A set of web files is available that make use of websockets to provide a set of real-time web pages suitable for a smartphone.
These pages provide similar data as the normal PC-based built-in web pages but are formatted more for smartphones and tablets
and make full use of the two-way websocket channel.
When used with browsers that have websocket support,
websockets provide a way for the server and the browser to pass data back and forth without having to reload the web page.
This allows for an interaction with the HomeVision Controller that is more like a real-time application instead of a web browser session.
Real-time updates can be available for the following object types:
Digital Temperature Sensors,
The Smartphone web files require HomeVisionXL 2.2
and Actions Plug-in version 1.x or later.
The Web Server provides a certificate-based, secure, encrypted connection.
This type of connection provides two main benefits: an encrypted connection, and secure identification of users.
All communications between the client and server is encrypted,
and user names and passwords are not needed.
You can set up your system to provide just an encrypted channel,
where you still log in (although your password would now be encrypted),
or an encrypted channel where you eliminate explicit logging in altogether.
The non-secure user/password (HTTP) and the secure certificates (HTTPS) methods can be used simultaneously.

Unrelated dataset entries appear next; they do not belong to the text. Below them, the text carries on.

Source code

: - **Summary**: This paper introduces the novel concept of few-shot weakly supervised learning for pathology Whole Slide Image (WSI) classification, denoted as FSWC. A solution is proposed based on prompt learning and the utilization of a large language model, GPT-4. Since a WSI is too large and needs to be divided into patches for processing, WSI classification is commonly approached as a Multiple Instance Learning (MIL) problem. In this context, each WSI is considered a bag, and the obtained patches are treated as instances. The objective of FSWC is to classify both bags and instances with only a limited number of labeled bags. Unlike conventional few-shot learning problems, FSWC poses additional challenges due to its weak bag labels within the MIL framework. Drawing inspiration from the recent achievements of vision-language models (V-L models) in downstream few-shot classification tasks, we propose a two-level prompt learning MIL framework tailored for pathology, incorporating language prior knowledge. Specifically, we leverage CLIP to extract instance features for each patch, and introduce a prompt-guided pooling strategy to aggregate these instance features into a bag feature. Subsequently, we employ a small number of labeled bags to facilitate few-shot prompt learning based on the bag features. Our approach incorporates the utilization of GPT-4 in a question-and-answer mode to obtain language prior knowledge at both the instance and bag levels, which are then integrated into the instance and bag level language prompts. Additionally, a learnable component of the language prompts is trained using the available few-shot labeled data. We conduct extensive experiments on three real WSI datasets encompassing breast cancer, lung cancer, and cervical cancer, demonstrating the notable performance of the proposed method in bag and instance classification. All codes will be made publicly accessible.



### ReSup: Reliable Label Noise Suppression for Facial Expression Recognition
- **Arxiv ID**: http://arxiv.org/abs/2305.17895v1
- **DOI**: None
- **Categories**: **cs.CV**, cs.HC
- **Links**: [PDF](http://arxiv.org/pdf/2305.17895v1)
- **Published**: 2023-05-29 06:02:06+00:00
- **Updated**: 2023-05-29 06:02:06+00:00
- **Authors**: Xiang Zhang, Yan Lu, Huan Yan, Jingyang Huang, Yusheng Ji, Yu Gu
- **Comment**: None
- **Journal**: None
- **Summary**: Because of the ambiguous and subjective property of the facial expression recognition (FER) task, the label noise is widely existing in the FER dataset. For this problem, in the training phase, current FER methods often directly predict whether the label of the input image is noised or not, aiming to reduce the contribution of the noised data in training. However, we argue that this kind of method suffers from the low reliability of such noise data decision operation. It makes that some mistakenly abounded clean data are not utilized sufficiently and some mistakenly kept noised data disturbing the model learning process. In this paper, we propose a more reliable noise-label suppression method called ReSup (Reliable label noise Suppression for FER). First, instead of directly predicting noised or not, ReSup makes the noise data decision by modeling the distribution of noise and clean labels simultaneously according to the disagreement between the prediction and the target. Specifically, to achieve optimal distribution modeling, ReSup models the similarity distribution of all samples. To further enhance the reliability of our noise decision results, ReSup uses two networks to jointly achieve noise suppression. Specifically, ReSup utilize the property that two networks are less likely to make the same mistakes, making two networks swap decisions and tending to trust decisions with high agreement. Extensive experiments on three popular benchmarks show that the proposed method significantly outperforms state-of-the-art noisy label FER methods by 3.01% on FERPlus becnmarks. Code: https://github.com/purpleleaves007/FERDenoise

Each potential user of the HomeVisionXL Web Server needs to be authenticated
because you don't want just anyone to be able to control your
house. The classic method is to use a username-password pair, but with a secure connection, the
use of a client certificate by the browser serves this purpose. While the server identity is not as big a concern in this application,
https doesn't support identifying only the client,
so the server will need to be identified with a certificate as well.
The Certificate Wizard provides a means to easily generate, sign, and package
the certificates needed to set up a secure connection for the Web Server.